Monday, June 25, 2018

interview silences troped with some confession



After scrolling through Twitter stuff that turns up posts related to the filmmaker and seeing her Instagrams, I felt, as her, that I’m tired of being found “amazing,” etc.—weary of vapid praise.

“What I’ve done, I’ve done.”

I move on.

Sunday, June 17, 2018

existential moment in light of a pole star



I write letters that I don’t send. Below is one. Uncanny coincidence is that her last name is Martin, as I’m thinking (unspoken) of Heidegger, circa 1917, seeing boys returning from the front.



Dear Professor Ann Martin,

A happy thing it is to find a dissertation online about Ulysses and WW-I.
My googling only anticipated some sentence or two about the matter somewhere, in some article, at best (a Wikipedia article, at worst—or maybe the worst is someone's blog). Since this was just a few minutes ago, I've only read your “Abstract” and “Conclusion.”

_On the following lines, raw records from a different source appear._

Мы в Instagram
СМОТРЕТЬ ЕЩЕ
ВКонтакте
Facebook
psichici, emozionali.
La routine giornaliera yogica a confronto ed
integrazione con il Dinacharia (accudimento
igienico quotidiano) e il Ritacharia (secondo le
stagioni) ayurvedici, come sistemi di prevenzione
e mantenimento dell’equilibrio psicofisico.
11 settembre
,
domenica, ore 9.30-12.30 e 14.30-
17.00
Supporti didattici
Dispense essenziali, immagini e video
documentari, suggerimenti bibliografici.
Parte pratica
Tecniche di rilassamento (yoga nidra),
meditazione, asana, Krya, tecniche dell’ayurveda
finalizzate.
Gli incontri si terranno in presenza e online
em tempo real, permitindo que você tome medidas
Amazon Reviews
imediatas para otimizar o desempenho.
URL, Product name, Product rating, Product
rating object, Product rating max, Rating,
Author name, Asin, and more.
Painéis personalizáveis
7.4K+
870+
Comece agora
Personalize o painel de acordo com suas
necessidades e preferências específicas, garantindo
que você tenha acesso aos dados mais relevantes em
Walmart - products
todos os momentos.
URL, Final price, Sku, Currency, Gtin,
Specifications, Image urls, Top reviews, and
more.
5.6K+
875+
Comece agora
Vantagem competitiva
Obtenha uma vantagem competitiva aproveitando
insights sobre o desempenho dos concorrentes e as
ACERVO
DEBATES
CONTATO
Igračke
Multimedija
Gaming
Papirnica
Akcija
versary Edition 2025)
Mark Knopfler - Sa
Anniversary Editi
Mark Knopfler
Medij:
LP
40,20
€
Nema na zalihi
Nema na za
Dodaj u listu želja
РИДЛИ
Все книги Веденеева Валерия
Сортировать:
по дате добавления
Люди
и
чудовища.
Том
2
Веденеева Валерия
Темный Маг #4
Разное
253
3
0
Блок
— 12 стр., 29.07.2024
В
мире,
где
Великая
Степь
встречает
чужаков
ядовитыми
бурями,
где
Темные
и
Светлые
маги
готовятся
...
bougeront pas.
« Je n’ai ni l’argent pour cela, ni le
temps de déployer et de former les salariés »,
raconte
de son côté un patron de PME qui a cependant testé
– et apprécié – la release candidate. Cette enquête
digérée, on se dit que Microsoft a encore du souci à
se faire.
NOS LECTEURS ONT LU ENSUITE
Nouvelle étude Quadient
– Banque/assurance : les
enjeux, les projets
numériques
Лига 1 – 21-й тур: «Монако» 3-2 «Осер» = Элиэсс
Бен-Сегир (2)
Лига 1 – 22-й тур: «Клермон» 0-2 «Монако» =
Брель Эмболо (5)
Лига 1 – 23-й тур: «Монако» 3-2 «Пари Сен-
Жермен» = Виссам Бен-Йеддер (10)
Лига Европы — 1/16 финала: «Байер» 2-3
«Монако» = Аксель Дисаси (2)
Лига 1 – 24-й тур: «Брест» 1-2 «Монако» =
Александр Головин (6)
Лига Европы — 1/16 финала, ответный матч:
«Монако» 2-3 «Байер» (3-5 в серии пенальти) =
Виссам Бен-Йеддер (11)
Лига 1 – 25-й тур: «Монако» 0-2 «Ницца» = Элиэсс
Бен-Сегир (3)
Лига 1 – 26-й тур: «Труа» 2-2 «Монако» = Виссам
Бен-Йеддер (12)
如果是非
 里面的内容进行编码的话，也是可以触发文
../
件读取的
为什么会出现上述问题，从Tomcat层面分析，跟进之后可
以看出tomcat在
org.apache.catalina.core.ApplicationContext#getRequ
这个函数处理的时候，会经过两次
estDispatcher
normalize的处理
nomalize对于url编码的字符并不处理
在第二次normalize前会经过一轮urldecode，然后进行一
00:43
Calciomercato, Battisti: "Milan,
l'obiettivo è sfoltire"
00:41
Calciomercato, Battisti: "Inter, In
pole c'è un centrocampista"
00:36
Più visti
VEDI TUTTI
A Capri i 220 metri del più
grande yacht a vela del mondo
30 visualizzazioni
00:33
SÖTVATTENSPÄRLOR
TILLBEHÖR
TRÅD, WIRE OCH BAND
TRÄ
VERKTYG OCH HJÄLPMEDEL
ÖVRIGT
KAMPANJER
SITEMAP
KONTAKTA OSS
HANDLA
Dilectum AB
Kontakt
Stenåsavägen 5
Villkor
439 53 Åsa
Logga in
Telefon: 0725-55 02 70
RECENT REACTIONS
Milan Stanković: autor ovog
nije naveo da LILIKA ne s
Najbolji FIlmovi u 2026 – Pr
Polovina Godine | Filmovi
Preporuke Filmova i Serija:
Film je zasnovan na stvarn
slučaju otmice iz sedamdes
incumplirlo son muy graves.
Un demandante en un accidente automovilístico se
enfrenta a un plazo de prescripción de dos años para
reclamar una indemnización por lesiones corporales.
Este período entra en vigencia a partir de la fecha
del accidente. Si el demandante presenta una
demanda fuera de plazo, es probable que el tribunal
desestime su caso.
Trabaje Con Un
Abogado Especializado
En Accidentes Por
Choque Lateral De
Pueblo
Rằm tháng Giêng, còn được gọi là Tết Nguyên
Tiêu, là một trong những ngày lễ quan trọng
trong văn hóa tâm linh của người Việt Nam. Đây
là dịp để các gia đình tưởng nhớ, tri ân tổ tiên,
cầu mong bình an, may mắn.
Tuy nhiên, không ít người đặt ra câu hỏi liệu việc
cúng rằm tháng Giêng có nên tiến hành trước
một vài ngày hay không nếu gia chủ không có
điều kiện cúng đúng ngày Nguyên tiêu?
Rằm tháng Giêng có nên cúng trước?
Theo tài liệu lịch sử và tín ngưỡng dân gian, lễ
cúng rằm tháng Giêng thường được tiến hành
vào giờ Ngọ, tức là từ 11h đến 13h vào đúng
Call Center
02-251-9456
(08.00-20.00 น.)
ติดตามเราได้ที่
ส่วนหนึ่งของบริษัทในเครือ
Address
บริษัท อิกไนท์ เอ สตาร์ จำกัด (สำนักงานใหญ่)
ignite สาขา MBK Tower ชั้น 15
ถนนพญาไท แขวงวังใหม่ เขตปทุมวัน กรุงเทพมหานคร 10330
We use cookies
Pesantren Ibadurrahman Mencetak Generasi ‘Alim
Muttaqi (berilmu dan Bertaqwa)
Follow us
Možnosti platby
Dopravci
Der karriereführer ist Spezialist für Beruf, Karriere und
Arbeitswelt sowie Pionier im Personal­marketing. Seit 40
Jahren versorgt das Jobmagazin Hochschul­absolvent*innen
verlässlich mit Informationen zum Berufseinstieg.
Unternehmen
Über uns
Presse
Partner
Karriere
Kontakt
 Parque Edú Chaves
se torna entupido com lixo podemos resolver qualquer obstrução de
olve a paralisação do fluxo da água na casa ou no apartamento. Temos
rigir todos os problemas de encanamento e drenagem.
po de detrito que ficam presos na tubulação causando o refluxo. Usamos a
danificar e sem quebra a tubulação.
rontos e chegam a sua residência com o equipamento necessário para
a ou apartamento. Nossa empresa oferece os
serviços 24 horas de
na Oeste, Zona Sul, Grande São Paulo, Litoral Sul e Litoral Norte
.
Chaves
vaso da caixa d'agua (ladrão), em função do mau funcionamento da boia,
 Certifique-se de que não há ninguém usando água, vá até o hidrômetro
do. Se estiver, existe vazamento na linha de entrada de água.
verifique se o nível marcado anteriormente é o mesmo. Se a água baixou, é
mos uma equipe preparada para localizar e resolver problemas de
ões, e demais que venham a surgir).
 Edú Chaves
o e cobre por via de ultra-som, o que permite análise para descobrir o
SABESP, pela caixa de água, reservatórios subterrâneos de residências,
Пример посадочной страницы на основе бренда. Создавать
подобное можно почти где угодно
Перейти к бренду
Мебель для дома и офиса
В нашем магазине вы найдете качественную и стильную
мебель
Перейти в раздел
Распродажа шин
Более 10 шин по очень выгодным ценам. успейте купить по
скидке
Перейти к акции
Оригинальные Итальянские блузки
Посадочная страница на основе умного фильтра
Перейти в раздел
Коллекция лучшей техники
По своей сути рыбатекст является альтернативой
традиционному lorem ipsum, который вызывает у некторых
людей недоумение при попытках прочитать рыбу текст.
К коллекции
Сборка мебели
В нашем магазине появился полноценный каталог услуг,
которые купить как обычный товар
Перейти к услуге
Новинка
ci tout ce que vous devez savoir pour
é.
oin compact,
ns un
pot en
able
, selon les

I suppose that the pole star for the stabilizing coordinates is “love beyond all reason.” Yet, the reconstituted security for the post-War reader is literally that text, whose love restores. One is saved by literary portability, renewing oneself through the mirror of the author finding himself through the severe uncanniness of the times, which spawns modernism. The literary mind entertains “inner monologue” and “stream of consciousness” (one and the same? surmises Britannica), always citing Ulysses as exemplar.